* Oefentekst
Provinciale Staten van Limburg,

 

BESLUITEN

 

Vast te stellen het volgende besluit:

 

De eerste wijziging van de Gedragscode integriteit commissaris van de koning en gedeputeerden Provincie Limburg 2021

Artikel 1  

 

De Gedragscode integriteit commissaris van de koning en gedeputeerden Provincie Limburg 2021 wordt als volgt gewijzigd:

 

A

Onder “Inleiding” wordt ”Integriteit is niet alleen een kwestie van regels (…), dubbelzinnige opmerkingen, handtastelijkheden, agressie, pesten en discriminatie.” vervangen door “Integriteit is niet alleen een kwestie van regels, maar ziet ook op de onderlinge omgangsvormen. Een respectvolle omgang, met burgers en organisaties, tussen politieke ambtsdragers onderling en tussen politieke ambtsdragers en medewerkers, met behoud van eigen politieke en bestuurlijke inhoud en stijl, is van belang. In de omgang met burgers, ambtenaren, externe partijen en andere politieke ambtsdragers wordt van een politieke ambtsdrager correct, fatsoenlijk, en respectvol gedrag verwacht dat vrij is van ongewenste omgangsvormen en grensoverschrijdend en (seksueel) intimiderend gedrag zoals hinderlijk gedrag, intimidatie, dubbelzinnige opmerkingen, handtastelijkheden, agressie, pesten en discriminatie.”

* Opdracht a
Vervang in de records "Person at" door "Persoon bij" in het stuk van de regel met "right shoulder: (138, 212, 4)" tot en met de regel met "right wrist: (176, 166, -5)", en geef alleen die regels terug. Laat de rest ongemoeid.

* Bijbehorende records
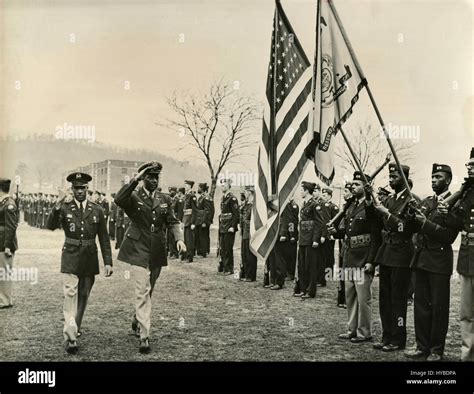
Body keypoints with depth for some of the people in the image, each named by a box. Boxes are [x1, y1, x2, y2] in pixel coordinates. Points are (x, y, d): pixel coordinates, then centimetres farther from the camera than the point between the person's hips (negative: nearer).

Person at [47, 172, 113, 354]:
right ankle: (71, 338, -13)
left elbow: (104, 238, 6)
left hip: (90, 259, 2)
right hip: (70, 259, -2)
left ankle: (75, 327, 31)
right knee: (70, 295, -12)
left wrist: (108, 262, 1)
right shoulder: (64, 208, 1)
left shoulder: (97, 210, 4)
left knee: (83, 296, 12)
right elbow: (51, 226, -16)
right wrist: (57, 204, -29)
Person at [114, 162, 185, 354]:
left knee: (148, 290, 18)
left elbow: (172, 222, 5)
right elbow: (118, 200, -26)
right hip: (139, 250, -5)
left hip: (157, 251, 5)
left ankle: (137, 321, 42)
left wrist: (179, 238, -13)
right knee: (143, 291, -12)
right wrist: (135, 180, -28)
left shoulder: (165, 199, 9)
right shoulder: (134, 197, -5)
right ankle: (144, 336, -10)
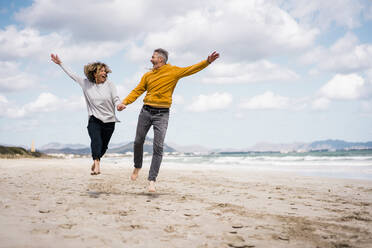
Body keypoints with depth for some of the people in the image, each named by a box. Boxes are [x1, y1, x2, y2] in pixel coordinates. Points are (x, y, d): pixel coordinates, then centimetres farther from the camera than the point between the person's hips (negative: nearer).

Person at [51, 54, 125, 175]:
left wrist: (119, 104, -27)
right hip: (94, 119, -1)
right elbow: (72, 75, 11)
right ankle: (97, 165, -38)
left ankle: (95, 161, 36)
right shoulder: (86, 83, 6)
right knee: (96, 141, -26)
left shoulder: (109, 85, 3)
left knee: (103, 146, 9)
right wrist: (60, 63, 12)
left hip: (109, 121, 1)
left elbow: (116, 99, -3)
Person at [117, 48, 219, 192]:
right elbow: (137, 91, 9)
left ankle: (152, 180, -7)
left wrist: (207, 62, -18)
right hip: (146, 111, 4)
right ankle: (137, 167, 35)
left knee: (158, 147, -9)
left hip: (162, 114, -4)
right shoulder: (147, 75, 12)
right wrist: (125, 102, -4)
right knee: (138, 142, 9)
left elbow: (191, 69, -5)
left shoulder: (173, 71, 1)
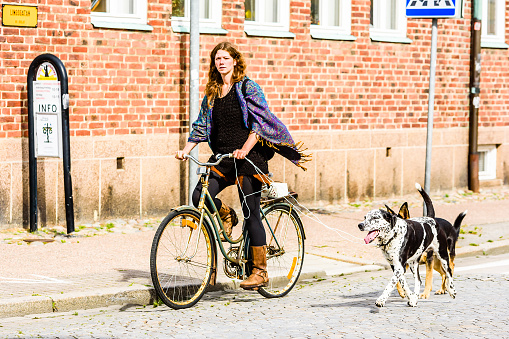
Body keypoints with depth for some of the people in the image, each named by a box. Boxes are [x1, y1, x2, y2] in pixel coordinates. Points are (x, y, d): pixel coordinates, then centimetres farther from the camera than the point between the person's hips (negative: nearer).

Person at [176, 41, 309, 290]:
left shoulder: (248, 87, -3)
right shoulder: (212, 92, 15)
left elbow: (259, 122, -12)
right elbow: (201, 125, 17)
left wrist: (245, 149, -25)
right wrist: (186, 150, 3)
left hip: (249, 157, -5)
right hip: (222, 157, 5)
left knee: (251, 213, -5)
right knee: (200, 196, -17)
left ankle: (260, 271, 2)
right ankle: (226, 215, 17)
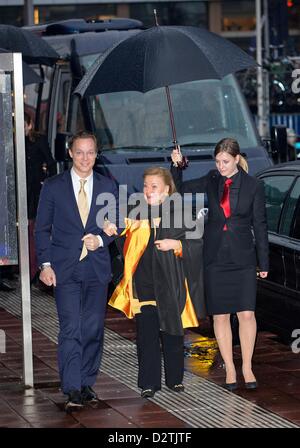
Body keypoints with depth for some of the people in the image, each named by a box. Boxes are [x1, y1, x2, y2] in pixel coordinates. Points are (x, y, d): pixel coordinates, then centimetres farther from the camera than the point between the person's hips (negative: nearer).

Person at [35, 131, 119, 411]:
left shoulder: (107, 187, 8)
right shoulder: (53, 187, 2)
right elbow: (42, 228, 3)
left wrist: (100, 240, -7)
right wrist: (45, 264, -6)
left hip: (97, 269, 3)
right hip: (65, 270, -3)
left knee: (93, 329, 5)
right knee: (70, 330, -11)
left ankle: (87, 384, 17)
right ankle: (72, 391, -14)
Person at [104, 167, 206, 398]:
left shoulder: (179, 212, -1)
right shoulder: (138, 212, 4)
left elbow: (198, 242, 0)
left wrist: (175, 244, -13)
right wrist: (112, 227, -18)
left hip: (170, 283, -1)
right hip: (145, 282, 1)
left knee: (172, 331, 9)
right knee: (146, 333, -1)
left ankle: (175, 379, 22)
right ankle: (149, 383, 4)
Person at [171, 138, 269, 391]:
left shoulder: (253, 186, -2)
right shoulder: (212, 181, 4)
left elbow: (260, 225, 1)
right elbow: (180, 189, 13)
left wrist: (264, 263, 1)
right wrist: (176, 166, -5)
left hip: (242, 258, -2)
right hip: (215, 257, 2)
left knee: (246, 313, -7)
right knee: (220, 315, 4)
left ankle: (247, 367, 7)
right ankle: (230, 370, 12)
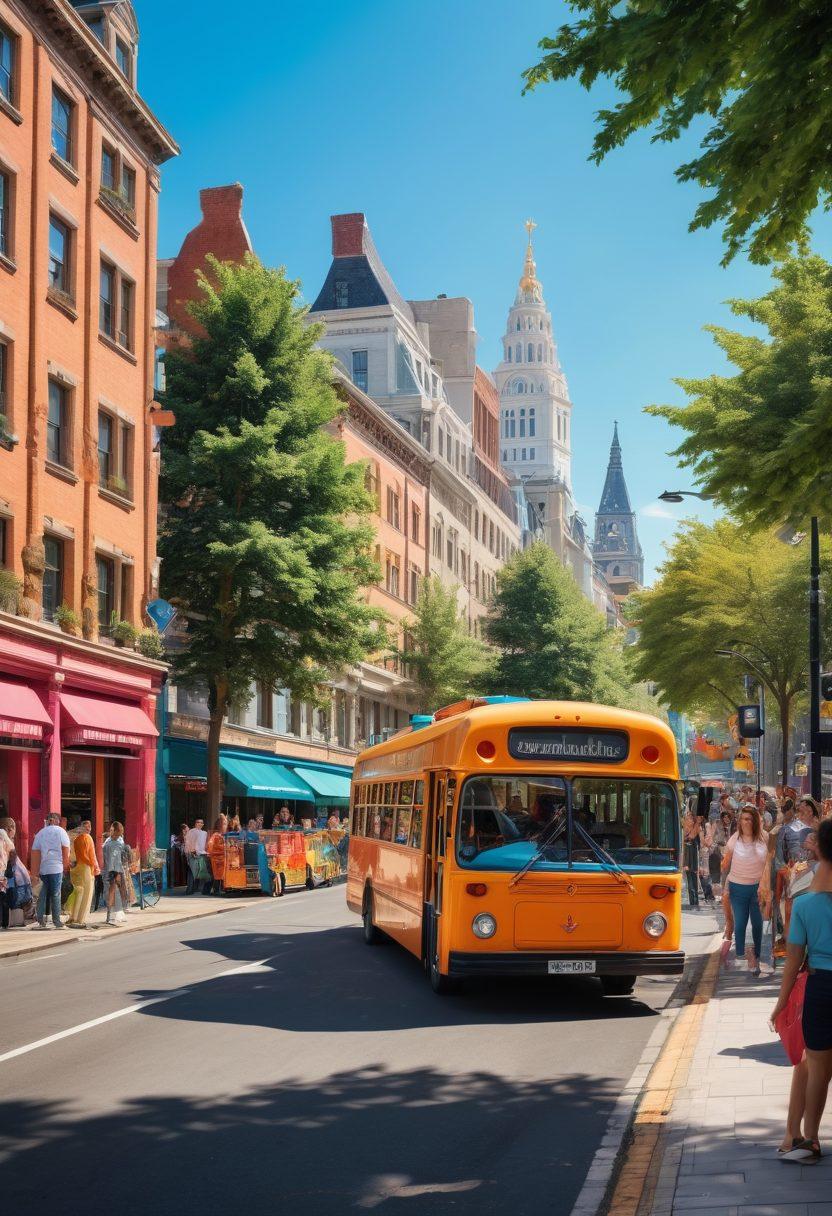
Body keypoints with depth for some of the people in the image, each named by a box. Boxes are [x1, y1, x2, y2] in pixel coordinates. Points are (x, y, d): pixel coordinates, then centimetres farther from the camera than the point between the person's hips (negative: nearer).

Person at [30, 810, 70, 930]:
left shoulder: (40, 833, 11)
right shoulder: (60, 831, 1)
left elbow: (35, 853, 8)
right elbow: (66, 849, -1)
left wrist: (34, 872, 9)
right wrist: (65, 865, 9)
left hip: (43, 868, 4)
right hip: (56, 867, -4)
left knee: (44, 893, 12)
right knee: (56, 894, 0)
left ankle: (41, 920, 8)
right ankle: (57, 921, 1)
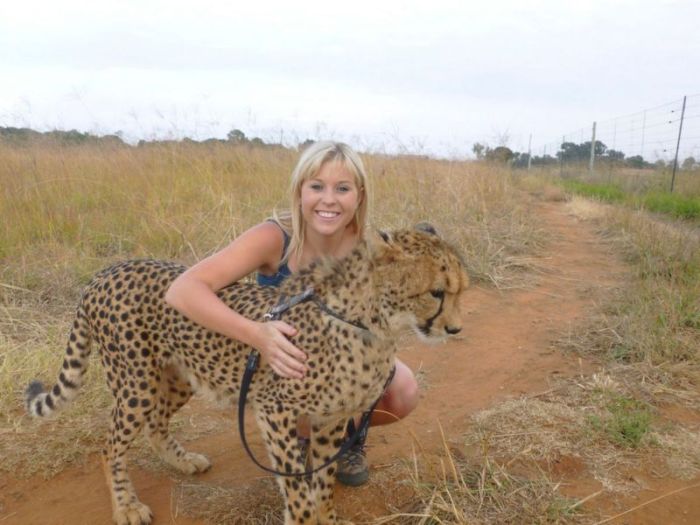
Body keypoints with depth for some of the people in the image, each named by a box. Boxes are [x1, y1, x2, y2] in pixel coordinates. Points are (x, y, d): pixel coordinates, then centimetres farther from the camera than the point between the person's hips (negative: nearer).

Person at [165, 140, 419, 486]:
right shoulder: (274, 238, -32)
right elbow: (182, 291, -42)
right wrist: (256, 334, -56)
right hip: (280, 353, -2)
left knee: (404, 394, -22)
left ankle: (349, 434, 13)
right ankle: (304, 438, 9)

* Opdracht b
Schrijf de volledige tekst over de wijziging van de gedragscode integriteit nog een keer uit, zonder iets te veranderen.

* Antwoord a
right shoulder: (138, 212, 4)
left elbow: (198, 242, 0)
left wrist: (175, 244, -13)
right wrist: (112, 227, -18)
left hip: (170, 283, -1)
right hip: (145, 282, 1)
left knee: (172, 331, 9)
right knee: (146, 333, -1)
left ankle: (175, 379, 22)
right ankle: (149, 383, 4)
Persoon bij [171, 138, 269, 391]:
left shoulder: (253, 186, -2)
right shoulder: (212, 181, 4)
left elbow: (260, 225, 1)
right elbow: (180, 189, 13)
left wrist: (264, 263, 1)
right wrist: (176, 166, -5)

* Antwoord b
Provinciale Staten van Limburg,

 

BESLUITEN

 

Vast te stellen het volgende besluit:

 

De eerste wijziging van de Gedragscode integriteit commissaris van de koning en gedeputeerden Provincie Limburg 2021

Artikel 1  

 

De Gedragscode integriteit commissaris van de koning en gedeputeerden Provincie Limburg 2021 wordt als volgt gewijzigd:

 

A

Onder “Inleiding” wordt ”Integriteit is niet alleen een kwestie van regels (…), dubbelzinnige opmerkingen, handtastelijkheden, agressie, pesten en discriminatie.” vervangen door “Integriteit is niet alleen een kwestie van regels, maar ziet ook op de onderlinge omgangsvormen. Een respectvolle omgang, met burgers en organisaties, tussen politieke ambtsdragers onderling en tussen politieke ambtsdragers en medewerkers, met behoud van eigen politieke en bestuurlijke inhoud en stijl, is van belang. In de omgang met burgers, ambtenaren, externe partijen en andere politieke ambtsdragers wordt van een politieke ambtsdrager correct, fatsoenlijk, en respectvol gedrag verwacht dat vrij is van ongewenste omgangsvormen en grensoverschrijdend en (seksueel) intimiderend gedrag zoals hinderlijk gedrag, intimidatie, dubbelzinnige opmerkingen, handtastelijkheden, agressie, pesten en discriminatie.”